Du, der dies jetzt liest, komm zu uns. Schau dir Donezk mit eigenen Augen an, ich zeige es dir. Ich zeige dir die Vor-und Nachteile; ich zeige dir die Schönheit der Architektur und die Hässlichkeit des Krieges. Ich zeige dir die Kraft des kulturellen Lebens und die Müdigkeit der Menschen. Ich bin sicher, dass du deine Meinung über den Donbass und die hier lebenden Menschen änderst, denn wir sind keine Terroristen. Wir sind Menschen genauso wie ihr. Eure Kinder verdienen keine Kindheit, in der sie in Kellern sitzen müssen, unter Beschuss leben und verhungern. Unsere Kinder haben dies auch nicht verdient.

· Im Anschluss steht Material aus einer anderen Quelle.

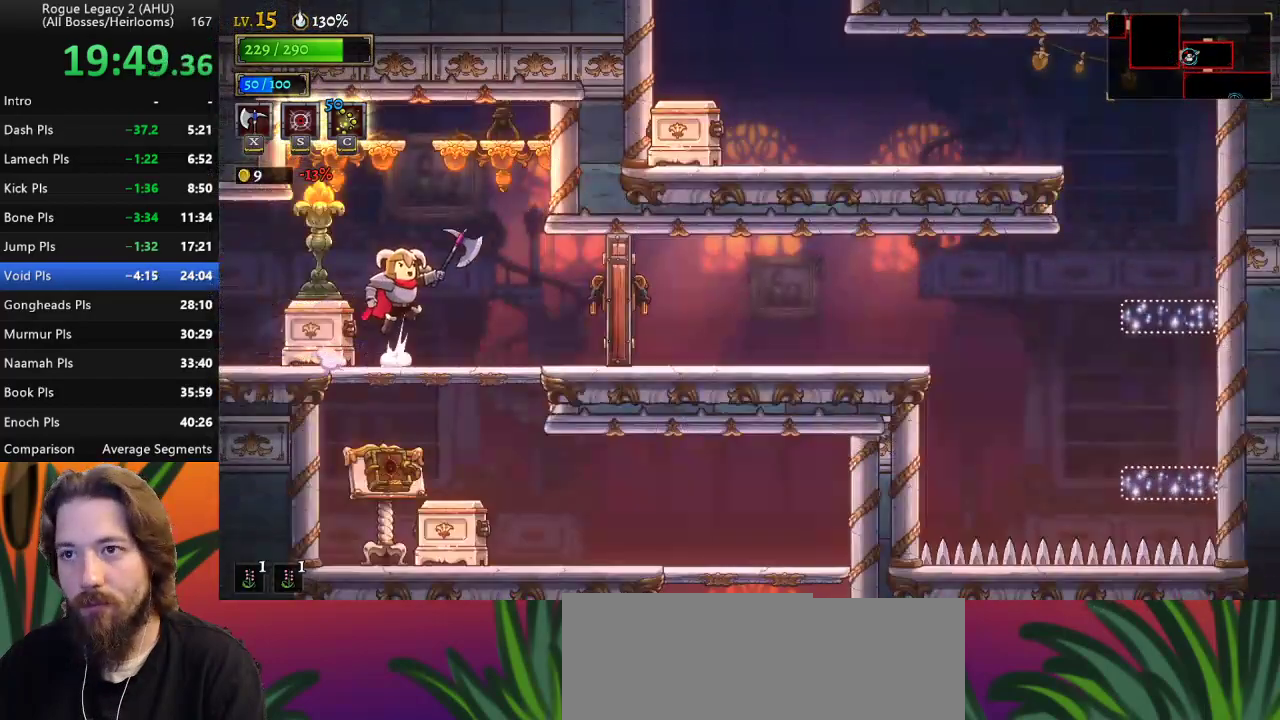
{"keys": ["right"], "events": [[350, "x", "down"], [450, "x", "up"]]}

Ich möchte dem Autor dieses Buches danken: für seine Sorge um das Schicksal unseres Volkes, für den Wunsch, der Weltgemeinschaft wahrheitsgetreue Informationen über den Donbass zu vermitteln, einfach für sein Verlangen nach Gerechtigkeit vor dem Hintergrund der sich schließenden Wolken der ukrainischen Propaganda und dem donnernden Einfluss des Westens. Ich bin sicher, dass dieses Buch die Situation in der Volksrepublik Donezk beleuchten und das Interesse an der Geschichte, Kultur und dem Leben des Donbass wecken wird.

Am Ende möchte ich noch etwas hinzufügen…

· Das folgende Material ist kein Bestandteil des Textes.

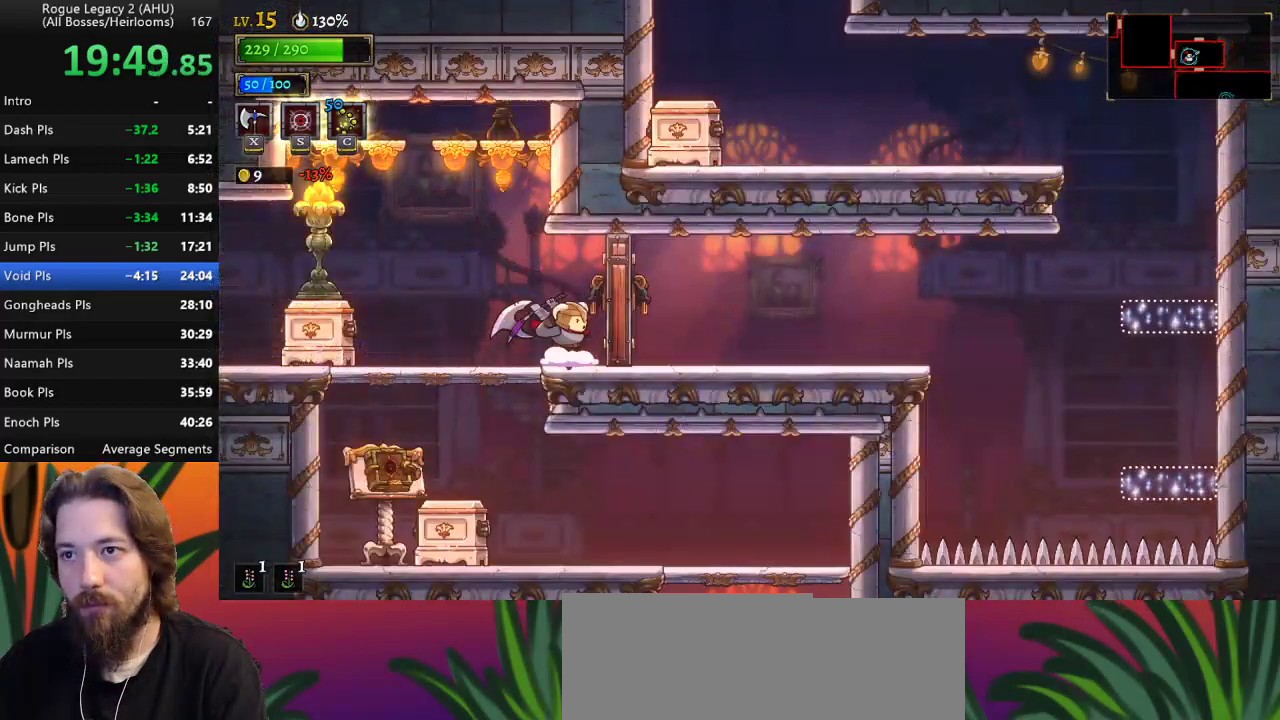
{"keys": ["right"], "events": []}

Was war Donezk? Das Land der Bergleute, das Herz der metallurgischen Industrie, die Stadt der Millionen Rosen, ein Ort des friedlichen Zusammenlebens von über 130 Nationalitäten und Völkern.

Was ist Donezk jetzt? Krieg, zerbrochene Leben von Menschen, Kindertränen, unaufhörlicher Beschuss und ständige Angst.

Was wird der Donbass werden? Eine wohlhabende und blühende Region mit glücklichen und gesunden Familien, ein industriell stabiles Zentrum als ein Teil der russischen Welt.

Was wird Donezk immer für mich sein? Heimat!

Lilia B.

28 Jahre - Donezk

DER MAIDAN

Um die Anfänge des Konflikts in der Ostukraine einordnen zu können, ist es wichtig, sich noch einmal die Reihenfolge der Ereignisse ins Gedächtnis zu rufen, die schlussendlich zur Abspaltung und Gründung der Volksrepublik Donezk geführt haben.

In unseren Medien beginnt der Konflikt in der Ukraine oft mit der vermeintlichen Annexion der Krim durch russische Soldaten. Daraufhin soll der russische Präsident Putin schließlich auch den Separatismus im Donbass unterstützt haben, um die Ukraine zu destabilisieren und dadurch stärker an die Russische Föderation zu binden.

Die Ereignisse auf dem Maidan in Kiew, die im Winter 2013/2014 zu diesem Konflikt geführt haben, habe ich bereits im Buch «Unsere Krim - Staatsstreich oder demokratische Entscheidung» beschrieben. Daher sind im Folgenden nur die wichtigsten Ereignisse aufgeführt.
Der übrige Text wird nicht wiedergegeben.